=== EXCERTO DO DOCUMENTO ===
Numa manhã de Dezembro, 16 pessoas juntaram-se na cidade de Setúbal para recolher beatas, a última acção de voluntariado de 2017 organizada pelo grupo Feel4Planet. Sandra Protásio foi saber como correu e qual a importância desta iniciativa.

 

A cidade de Setúbal dormita, delonga-se pela manhã de 1 de Dezembro, uma sexta-feira feriado. Passa pouco das 09h30. Junto ao Coreto da Avenida Luísa Todi, ténues raios de sol vão amanhecendo o dia. O ar é cinza gélido e a temperatura marca 7ºC.

O arranhar de quatro rodas plásticas nas pedras da calçada quebra o silêncio matinal. É Carolina a transportar duas grandes caixas de plástico transparente, desde o parque de estacionamento até a um banco de jardim junto ao Coreto. Nestas caixas estão beatas de cigarros, fechadas em sacos de plástico.

Minutos depois chegam Vânia, Mafalda e Márcia. Esta abre as duas caixas e despeja as beatas dos sacos directamente nas caixas transparentes, para que fiquem mais visíveis.

As quatro raparigas que formam o grupo têm entre 24 e 25 anos e são de áreas distintas: Carolina é bióloga, Mafalda de Gestão e Administração, Márcia é professora do 1º Ciclo e Vânia tem formação em Ciência Política e Relações Internacionais.

 

As fundadoras da Feel4Planet (Márcia, Carolina, Vânia e Mafalda) com as beatas recolhidas em 9 acções

 

Estão unidas pela amizade e pela vontade de “pôr as mão à obra”, como diz Mafalda. Sabiam que tinham que fazer algo ligado ao Ambiente. A ideia de recolher beatas surgiu quando Vânia e Carolina faziam recolha de lixo noutra associação ambiental e constataram que as beatas ficavam esquecidas. Decidiram investigar.
===
> [TAREFA INDICADA] Traduza para inglês esta frase do excerto sobre a recolha de beatas em Setúbal: "A ideia de recolher beatas surgiu quando Vânia e Carolina faziam recolha de lixo noutra associação ambiental e constataram que as beatas ficavam esquecidas."
=== LINHAS FORNECIDAS ===
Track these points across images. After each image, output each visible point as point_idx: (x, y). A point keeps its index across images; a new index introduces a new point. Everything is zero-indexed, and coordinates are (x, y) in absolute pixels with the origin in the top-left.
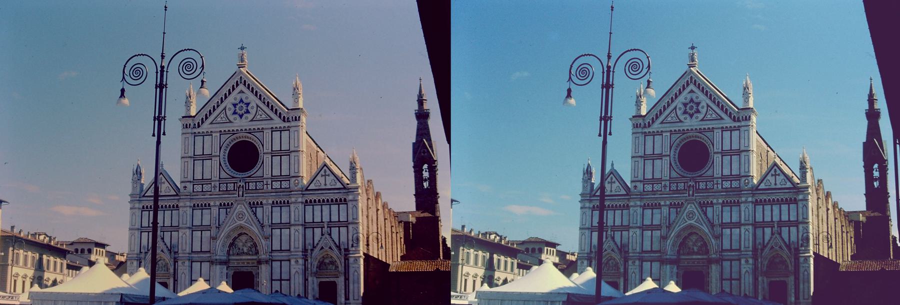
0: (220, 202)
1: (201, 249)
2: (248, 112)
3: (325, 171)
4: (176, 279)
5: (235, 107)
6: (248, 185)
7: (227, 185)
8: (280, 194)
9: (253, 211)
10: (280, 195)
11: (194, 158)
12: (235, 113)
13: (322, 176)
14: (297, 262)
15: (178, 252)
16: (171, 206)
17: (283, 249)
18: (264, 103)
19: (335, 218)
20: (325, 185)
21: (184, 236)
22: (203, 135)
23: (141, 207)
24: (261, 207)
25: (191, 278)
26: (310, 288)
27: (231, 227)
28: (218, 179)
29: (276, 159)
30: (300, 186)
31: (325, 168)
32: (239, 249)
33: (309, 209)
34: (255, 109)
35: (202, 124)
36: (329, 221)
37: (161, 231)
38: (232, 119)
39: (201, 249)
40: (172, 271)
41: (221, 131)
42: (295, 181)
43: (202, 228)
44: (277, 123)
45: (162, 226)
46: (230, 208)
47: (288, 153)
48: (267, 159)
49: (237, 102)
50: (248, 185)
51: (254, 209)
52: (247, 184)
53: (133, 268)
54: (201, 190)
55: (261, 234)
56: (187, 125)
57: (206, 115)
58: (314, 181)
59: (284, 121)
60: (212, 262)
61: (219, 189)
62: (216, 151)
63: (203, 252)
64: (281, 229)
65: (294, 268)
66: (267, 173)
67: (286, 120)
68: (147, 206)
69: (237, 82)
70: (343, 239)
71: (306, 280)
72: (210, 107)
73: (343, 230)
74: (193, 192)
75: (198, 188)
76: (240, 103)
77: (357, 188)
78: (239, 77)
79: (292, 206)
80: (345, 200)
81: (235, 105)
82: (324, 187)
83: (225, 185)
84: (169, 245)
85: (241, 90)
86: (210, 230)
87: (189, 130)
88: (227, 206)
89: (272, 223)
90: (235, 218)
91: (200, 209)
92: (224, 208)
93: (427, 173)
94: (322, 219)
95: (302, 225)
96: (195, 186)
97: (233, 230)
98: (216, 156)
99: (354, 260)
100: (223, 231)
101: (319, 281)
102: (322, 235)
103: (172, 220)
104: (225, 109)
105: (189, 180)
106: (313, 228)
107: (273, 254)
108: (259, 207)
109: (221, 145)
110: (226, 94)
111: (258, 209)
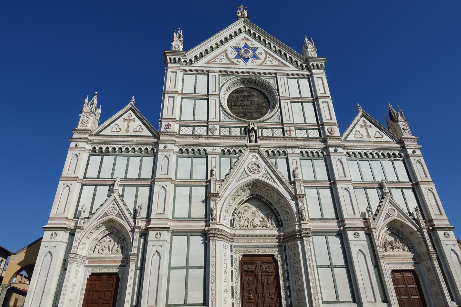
1: (190, 213)
5: (238, 52)
10: (311, 144)
12: (239, 56)
17: (325, 216)
21: (163, 191)
22: (197, 73)
25: (170, 264)
27: (241, 182)
31: (363, 118)
35: (195, 62)
38: (235, 60)
39: (190, 213)
41: (221, 72)
44: (292, 69)
51: (273, 161)
52: (260, 130)
53: (54, 244)
54: (191, 133)
56: (175, 59)
60: (212, 233)
63: (193, 218)
64: (317, 188)
65: (355, 245)
68: (101, 148)
76: (243, 48)
81: (238, 49)
82: (368, 139)
83: (228, 129)
85: (245, 37)
99: (445, 234)
100: (227, 187)
101: (390, 270)
103: (140, 169)
104: (225, 52)
106: (365, 188)
111: (278, 161)
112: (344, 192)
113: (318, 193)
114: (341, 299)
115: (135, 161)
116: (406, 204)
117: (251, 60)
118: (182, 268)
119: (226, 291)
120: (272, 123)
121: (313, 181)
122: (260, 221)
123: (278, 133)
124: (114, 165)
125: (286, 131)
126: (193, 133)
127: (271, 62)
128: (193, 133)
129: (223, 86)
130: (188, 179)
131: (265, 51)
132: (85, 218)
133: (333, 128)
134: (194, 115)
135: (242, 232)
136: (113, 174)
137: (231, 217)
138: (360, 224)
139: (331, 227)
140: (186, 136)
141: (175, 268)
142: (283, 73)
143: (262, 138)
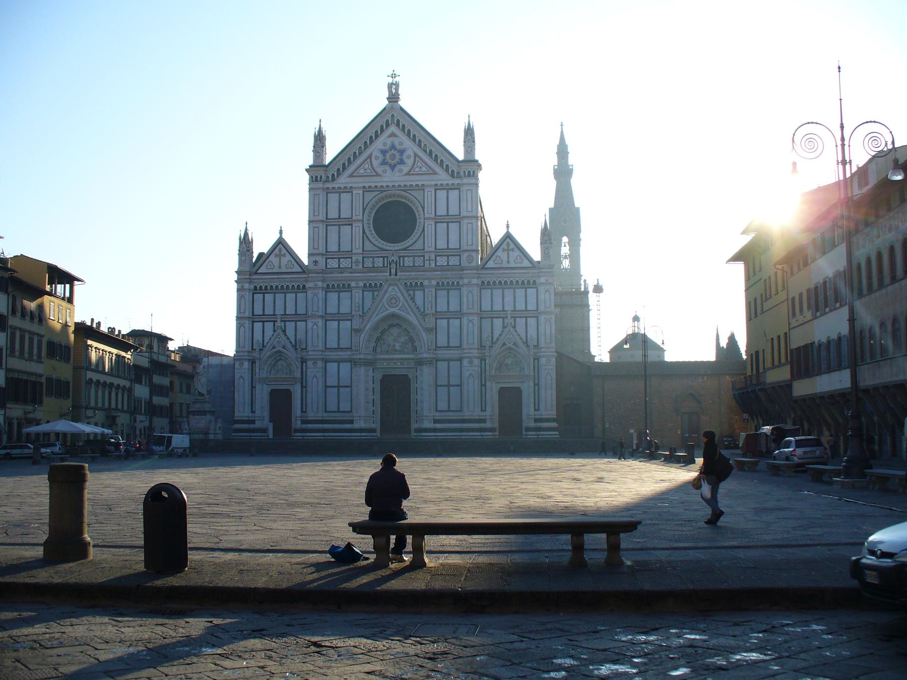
0: (365, 282)
1: (339, 344)
2: (402, 162)
3: (508, 245)
4: (304, 385)
6: (403, 260)
7: (373, 260)
8: (447, 272)
9: (410, 295)
11: (326, 222)
12: (384, 163)
13: (504, 250)
14: (471, 362)
15: (306, 349)
16: (296, 286)
18: (425, 151)
19: (521, 306)
20: (508, 262)
21: (315, 327)
23: (252, 287)
24: (420, 290)
26: (487, 396)
28: (361, 251)
29: (442, 227)
30: (474, 264)
32: (389, 345)
33: (487, 293)
34: (412, 159)
35: (338, 176)
36: (513, 309)
37: (282, 321)
38: (380, 170)
40: (299, 375)
41: (364, 187)
42: (469, 256)
43: (339, 317)
44: (443, 178)
45: (283, 313)
46: (379, 291)
47: (458, 219)
48: (430, 227)
49: (387, 148)
50: (403, 260)
51: (411, 292)
53: (244, 371)
55: (421, 325)
56: (317, 177)
57: (344, 164)
58: (494, 257)
59: (453, 176)
61: (363, 265)
62: (357, 214)
63: (341, 348)
64: (448, 319)
65: (468, 370)
66: (429, 246)
67: (455, 175)
69: (387, 121)
70: (532, 332)
71: (483, 385)
72: (350, 154)
73: (532, 322)
74: (326, 268)
75: (333, 264)
77: (552, 268)
78: (390, 115)
79: (464, 291)
80: (534, 282)
81: (384, 152)
82: (507, 266)
83: (371, 259)
84: (293, 340)
86: (351, 320)
87: (320, 185)
88: (372, 288)
89: (436, 311)
90: (385, 304)
91: (336, 292)
92: (371, 291)
93: (568, 247)
94: (503, 307)
95: (478, 314)
96: (328, 260)
97: (384, 320)
98: (358, 220)
102: (504, 327)
103: (296, 305)
104: (370, 157)
105: (321, 252)
106: (492, 318)
107: (437, 352)
108: (418, 290)
109: (365, 205)
110: (371, 137)
111: (416, 292)
112: (468, 323)
113: (448, 324)
114: (452, 409)
115: (290, 297)
116: (526, 332)
117: (398, 167)
118: (334, 387)
119: (367, 402)
120: (414, 250)
121: (445, 312)
122: (400, 346)
123: (419, 261)
124: (275, 302)
125: (427, 260)
126: (339, 265)
127: (420, 168)
128: (339, 265)
129: (367, 206)
130: (336, 314)
131: (414, 153)
132: (260, 350)
133: (472, 256)
134: (339, 245)
135: (382, 357)
136: (274, 311)
137: (374, 345)
138: (475, 353)
139: (455, 354)
140: (332, 271)
141: (330, 387)
142: (431, 186)
143: (405, 269)
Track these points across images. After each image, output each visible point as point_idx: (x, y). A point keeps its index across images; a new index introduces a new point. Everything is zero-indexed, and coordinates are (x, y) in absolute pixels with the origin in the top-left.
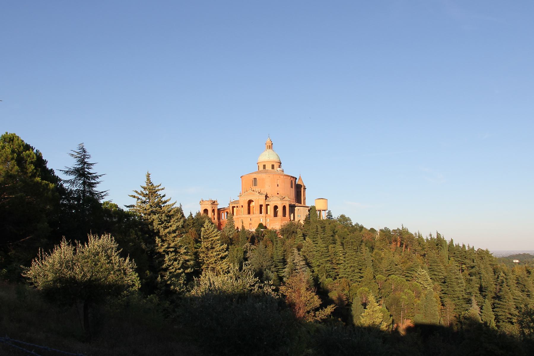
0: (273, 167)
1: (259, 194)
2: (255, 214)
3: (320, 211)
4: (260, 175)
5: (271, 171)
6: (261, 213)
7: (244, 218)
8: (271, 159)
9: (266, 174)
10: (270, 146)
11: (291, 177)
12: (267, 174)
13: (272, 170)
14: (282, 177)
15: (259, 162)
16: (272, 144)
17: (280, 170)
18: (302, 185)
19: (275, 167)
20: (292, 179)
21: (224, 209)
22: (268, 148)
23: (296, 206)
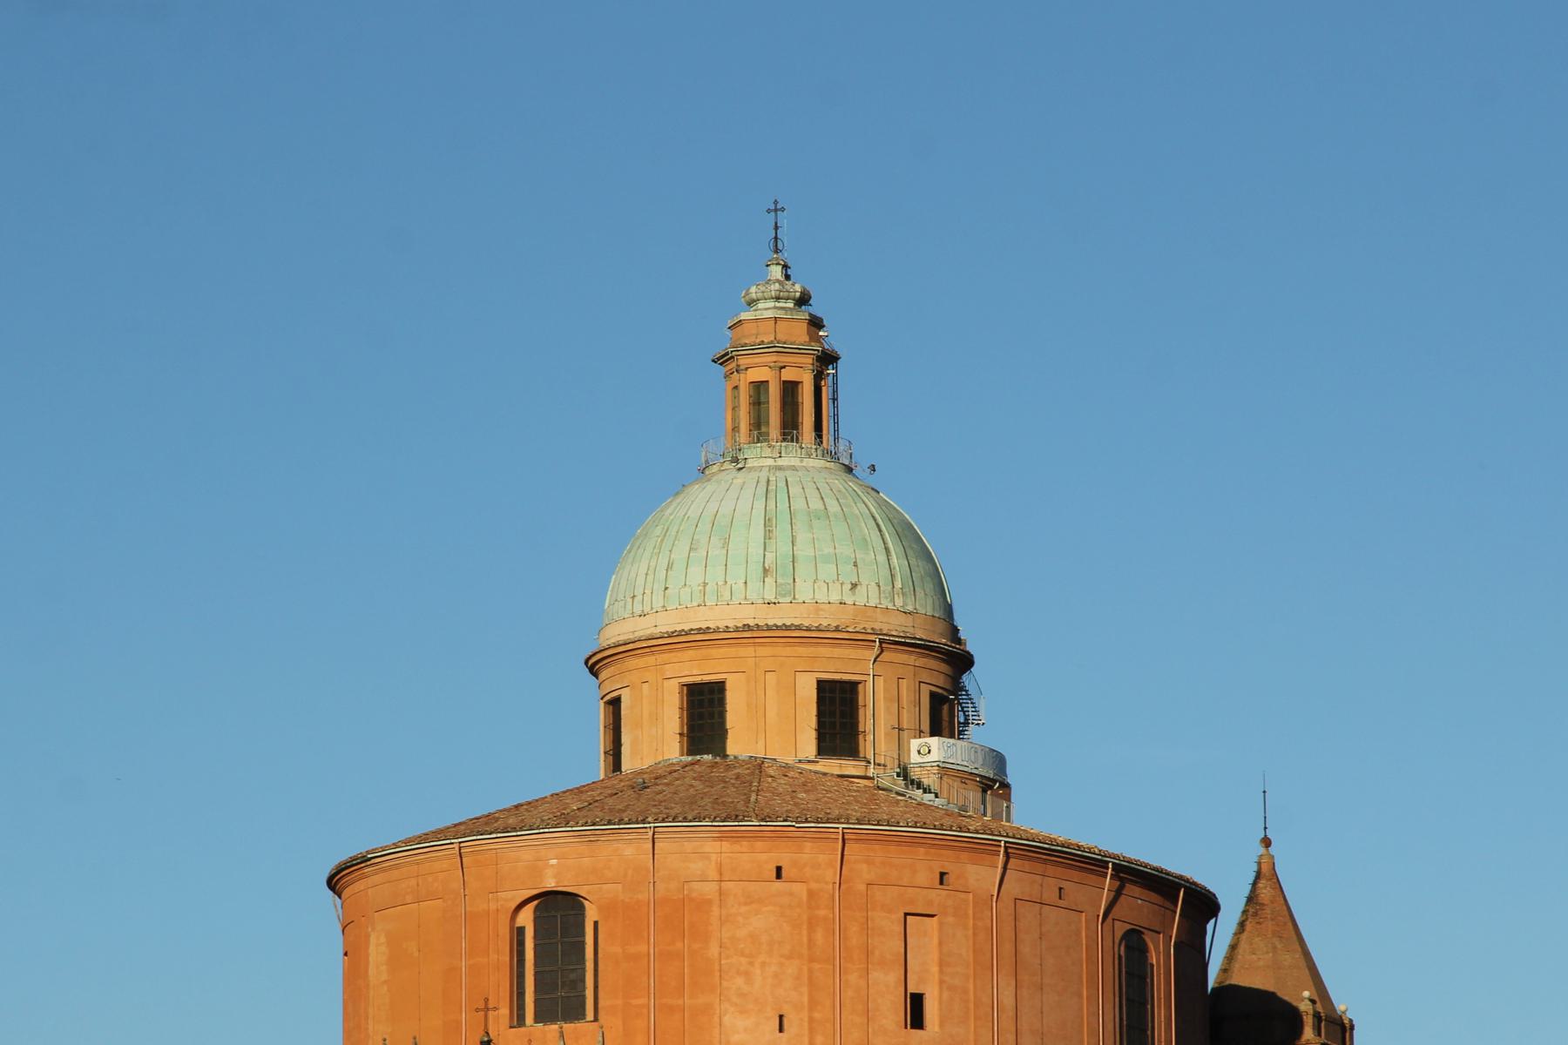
5: (808, 783)
8: (804, 592)
11: (1131, 875)
12: (755, 836)
13: (834, 766)
14: (982, 876)
15: (614, 634)
17: (944, 770)
19: (865, 722)
20: (1138, 906)
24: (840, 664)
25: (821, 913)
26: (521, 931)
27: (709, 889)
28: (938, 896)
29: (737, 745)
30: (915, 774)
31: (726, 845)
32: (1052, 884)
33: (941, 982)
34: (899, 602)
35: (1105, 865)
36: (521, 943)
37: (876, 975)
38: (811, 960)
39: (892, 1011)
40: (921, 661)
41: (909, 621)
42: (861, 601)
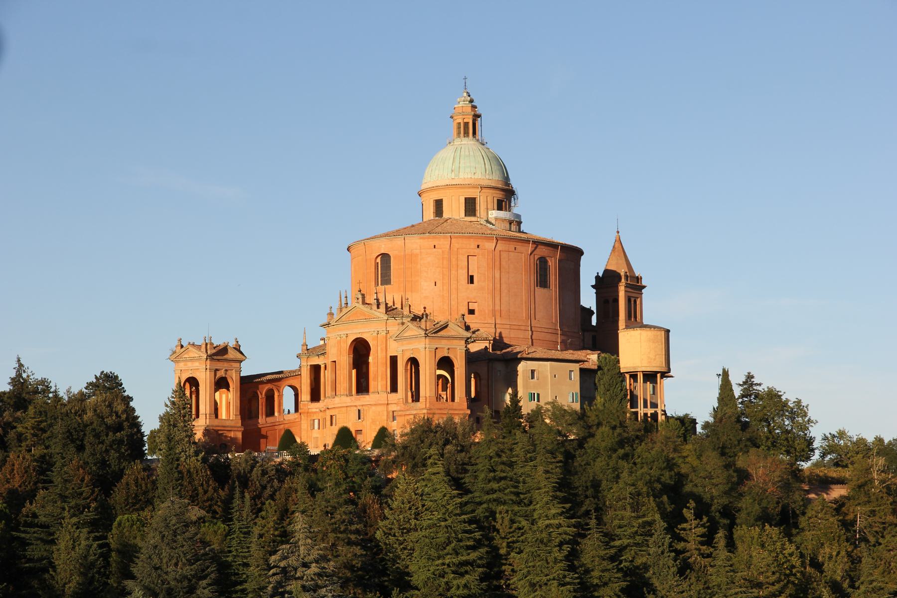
0: (470, 206)
1: (386, 317)
2: (373, 392)
3: (634, 376)
4: (399, 241)
6: (394, 389)
7: (337, 410)
9: (421, 238)
10: (466, 124)
12: (428, 238)
14: (490, 245)
15: (424, 187)
16: (479, 116)
17: (496, 219)
18: (622, 274)
20: (542, 251)
21: (278, 378)
22: (459, 133)
23: (520, 360)
24: (471, 193)
25: (445, 256)
26: (378, 263)
27: (418, 251)
28: (478, 249)
29: (446, 215)
30: (490, 220)
31: (421, 240)
32: (512, 247)
33: (478, 272)
34: (487, 177)
35: (530, 241)
36: (378, 266)
37: (460, 271)
38: (443, 268)
39: (464, 278)
40: (494, 191)
41: (490, 181)
42: (476, 177)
===
> [RESULTADO ABAIXO] The idea of collecting cigarette butts came about when Vânia and Carolina were picking up litter with another environmental association and noticed that the cigarette butts were being left behind and forgotten.